◆ **Requirement**: Two lines below mark the span: the one containing "- analysis volume" and the one containing "right, bottom; pixels)". Set down both, plus every line between, exactly as they stand, and nothing else.

[Stored data]
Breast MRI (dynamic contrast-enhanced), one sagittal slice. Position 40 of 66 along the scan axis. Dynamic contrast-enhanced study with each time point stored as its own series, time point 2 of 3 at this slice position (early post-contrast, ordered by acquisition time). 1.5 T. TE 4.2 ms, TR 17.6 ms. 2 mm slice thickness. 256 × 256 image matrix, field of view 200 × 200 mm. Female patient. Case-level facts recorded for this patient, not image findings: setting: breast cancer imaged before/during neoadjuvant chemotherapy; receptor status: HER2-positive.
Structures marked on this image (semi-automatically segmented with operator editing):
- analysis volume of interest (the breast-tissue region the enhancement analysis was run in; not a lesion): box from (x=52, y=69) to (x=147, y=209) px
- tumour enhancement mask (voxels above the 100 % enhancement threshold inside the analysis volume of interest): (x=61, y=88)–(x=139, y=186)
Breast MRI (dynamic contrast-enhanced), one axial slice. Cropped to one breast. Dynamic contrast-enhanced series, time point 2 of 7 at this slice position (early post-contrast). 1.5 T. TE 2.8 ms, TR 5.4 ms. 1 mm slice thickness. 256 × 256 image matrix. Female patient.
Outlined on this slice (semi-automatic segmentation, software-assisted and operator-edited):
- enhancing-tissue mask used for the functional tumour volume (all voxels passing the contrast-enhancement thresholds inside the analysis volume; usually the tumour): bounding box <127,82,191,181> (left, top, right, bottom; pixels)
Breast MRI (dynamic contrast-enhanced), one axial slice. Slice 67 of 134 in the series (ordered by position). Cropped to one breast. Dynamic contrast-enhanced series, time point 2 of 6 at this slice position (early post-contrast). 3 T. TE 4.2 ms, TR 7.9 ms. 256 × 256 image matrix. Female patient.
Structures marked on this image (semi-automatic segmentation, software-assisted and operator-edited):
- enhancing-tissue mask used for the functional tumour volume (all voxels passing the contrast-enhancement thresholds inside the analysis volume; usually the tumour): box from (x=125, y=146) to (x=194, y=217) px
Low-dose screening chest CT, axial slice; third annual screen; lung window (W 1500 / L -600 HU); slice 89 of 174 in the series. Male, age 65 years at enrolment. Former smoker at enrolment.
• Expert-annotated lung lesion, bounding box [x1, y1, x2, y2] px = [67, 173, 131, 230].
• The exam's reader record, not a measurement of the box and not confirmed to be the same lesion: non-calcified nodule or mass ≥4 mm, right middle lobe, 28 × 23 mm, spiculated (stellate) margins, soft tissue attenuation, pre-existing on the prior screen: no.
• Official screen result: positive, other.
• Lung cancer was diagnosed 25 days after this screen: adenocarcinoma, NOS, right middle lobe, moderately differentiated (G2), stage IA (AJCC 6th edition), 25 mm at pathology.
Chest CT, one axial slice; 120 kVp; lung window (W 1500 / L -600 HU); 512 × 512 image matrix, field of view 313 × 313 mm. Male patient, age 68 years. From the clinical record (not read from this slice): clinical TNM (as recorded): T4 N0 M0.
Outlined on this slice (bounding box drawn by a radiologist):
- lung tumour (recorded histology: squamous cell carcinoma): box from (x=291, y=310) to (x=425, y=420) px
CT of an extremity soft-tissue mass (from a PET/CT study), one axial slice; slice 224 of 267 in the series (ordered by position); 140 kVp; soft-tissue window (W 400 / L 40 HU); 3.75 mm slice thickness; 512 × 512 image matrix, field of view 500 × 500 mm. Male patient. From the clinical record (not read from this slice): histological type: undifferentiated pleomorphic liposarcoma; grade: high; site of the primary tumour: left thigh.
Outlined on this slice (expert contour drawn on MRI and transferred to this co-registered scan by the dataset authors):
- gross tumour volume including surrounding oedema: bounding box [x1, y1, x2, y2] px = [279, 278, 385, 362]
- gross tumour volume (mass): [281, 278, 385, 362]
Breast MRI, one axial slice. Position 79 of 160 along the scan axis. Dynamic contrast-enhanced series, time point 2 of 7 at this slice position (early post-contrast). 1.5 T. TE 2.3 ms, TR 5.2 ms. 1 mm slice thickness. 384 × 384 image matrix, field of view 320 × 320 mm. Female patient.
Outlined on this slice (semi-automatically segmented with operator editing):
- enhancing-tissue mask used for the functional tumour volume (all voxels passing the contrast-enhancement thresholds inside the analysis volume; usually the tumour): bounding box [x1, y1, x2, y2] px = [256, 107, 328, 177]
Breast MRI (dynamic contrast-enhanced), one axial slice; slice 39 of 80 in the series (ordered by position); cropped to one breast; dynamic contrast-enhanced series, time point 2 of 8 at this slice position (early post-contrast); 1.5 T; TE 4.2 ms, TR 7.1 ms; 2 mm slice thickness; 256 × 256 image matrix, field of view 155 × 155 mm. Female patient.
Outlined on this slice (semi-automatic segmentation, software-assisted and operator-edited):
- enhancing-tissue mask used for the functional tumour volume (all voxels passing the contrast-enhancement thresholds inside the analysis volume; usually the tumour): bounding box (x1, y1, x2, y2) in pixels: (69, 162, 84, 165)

◆ **Result below**:
- analysis volume of interest (the breast-tissue region the enhancement analysis was run in; not a lesion): box from (x=52, y=69) to (x=147, y=209) px
- tumour enhancement mask (voxels above the 100 % enhancement threshold inside the analysis volume of interest): (x=61, y=88)–(x=139, y=186)
Breast MRI (dynamic contrast-enhanced), one axial slice. Cropped to one breast. Dynamic contrast-enhanced series, time point 2 of 7 at this slice position (early post-contrast). 1.5 T. TE 2.8 ms, TR 5.4 ms. 1 mm slice thickness. 256 × 256 image matrix. Female patient.
Outlined on this slice (semi-automatic segmentation, software-assisted and operator-edited):
- enhancing-tissue mask used for the functional tumour volume (all voxels passing the contrast-enhancement thresholds inside the analysis volume; usually the tumour): bounding box <127,82,191,181> (left, top, right, bottom; pixels)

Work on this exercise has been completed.